Di era digital ini, teknologi memegang peran penting dalam setiap lini kehidupan, termasuk dalam bidang jual beli. Jual beli online sudah menjadi hal yang sangat biasa. Pembeli hanya membutuhkan telepon pintar dan koneksi internet untuk memilih barang yang ingin dibeli, kemudian membayar melalui transfer bank, dompet digital, atau melalui gerai pembayaran di toserba terdekat. Semua barang tersedia online dan bisa dikirim ke rumah pembeli.
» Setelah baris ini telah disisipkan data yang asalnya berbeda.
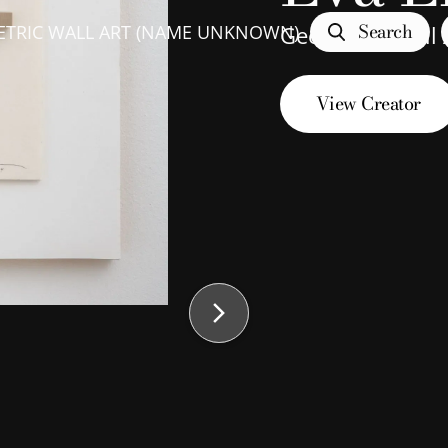
Search
TRIC WALL ART (NAME UNKNOWN)
Geometric Wall
View Creator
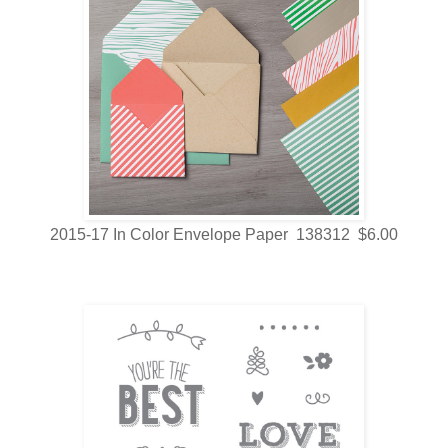
2015-17 In Color Envelope Paper 138312 $6.00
Kemudahan yang disuguhkan dunia digital juga dapat dirasakan oleh para pedagang karena tanpa mempunyai kios untuk berdagang pun, selama ada barang yang bisa dijual, telepon pintar, dan koneksi internet, perdagangan bisa dilakukan.

Kegiatan jual beli di pasar rakyat dan di toko online merupakan dua budaya yang berbeda. Di pasar rakyat, penjual dan pembeli bertatap muka dan tak jarang terjadi tawar menawar antara penjual dan pembeli, salah satu yang khas dari pasar rakyat. Selain itu, para pedagang yang setiap hari berdagang di satu pasar dan berinteraksi dengan pedagang lain menciptakan kultur sendiri, kultur orang-orang pasar. Hal itu jelas berbeda dengan budaya jual beli di toko online. Penjual dan pembeli hanya berinteraksi dalam kepentingan menjual dan membeli, dan juga interaksi antar pedagang tidak seintens di pasar rakyat. Namun, jual beli di pasar online mempunyai kelebihan yang tidak dimiliki pasar rakyat, yakni luasnya jangkauan. Dengan internet, penjual dan pembeli dari seluruh dunia bisa bertransaksi.

Kolaborasi dibutuhkan untuk merangkul para pedagang di pasar rakyat agar mulai berkenalan dengan dunia digital. Para pedagang di pasar rakyat terdiri dari masyarakat dengan tingkat sadar teknologi yang beragam. Internet sudah bukan hal yang baru bagi para pedagang karena aplikasi chat pun sudah hampir semua menggunakan. Namun, berjualan di pasar digital tidak semua orang bisa. Dibutuhkan bimbingan dari pihak-pihak yang sadar teknologi dan tergerak untuk memajukan pasar rakyat dengan digitalisasi. Adira Finance adalah salah satu perusahaan yang tergerak untuk merangkul para pedagang pasar agar pamornya tidak tergerus zaman. Melalui program Festival Pasar Rakyat yang mengangkat tagar #BangkitBersamaSahabat, Adira Finance memberikan edukasi, pelatihan, dan pendampingan kepada para pedagang pasar agar mampu beradaptasi dengan teknologi. Program itu diharapkan dapat meningkatkan perekonomian para pedagang pasar yang dibimbing karena dengan digitalisasi, para pedagang akan mendapat keuntungan berlipat ganda. Para pedagang tetap bisa berjualan di kios masing-masing untuk memenuhi kebutuhan konsumen di daerah tempatnya berjualan, juga bisa sambil berjualan di toko online dan menjangkau pembeli yang lebih luas. Tagar #BangkitBersamaSahabat juga hendaknya menjadi inspirasi bagi siapa pun yang membaca tulisan ini agar tergerak membantu digitalisasi pasar rakyat agar mampu bertahan di tengah kemajuan teknologi. Pasar rakyat harus tetap eksis dan menjadi tempat yang nyaman bagi pedagang dan pembeli dengan tambahan digitalisasi agar pasar rakyat dan orang-orang di dalamnya tidak hilang tidak tergerus zaman.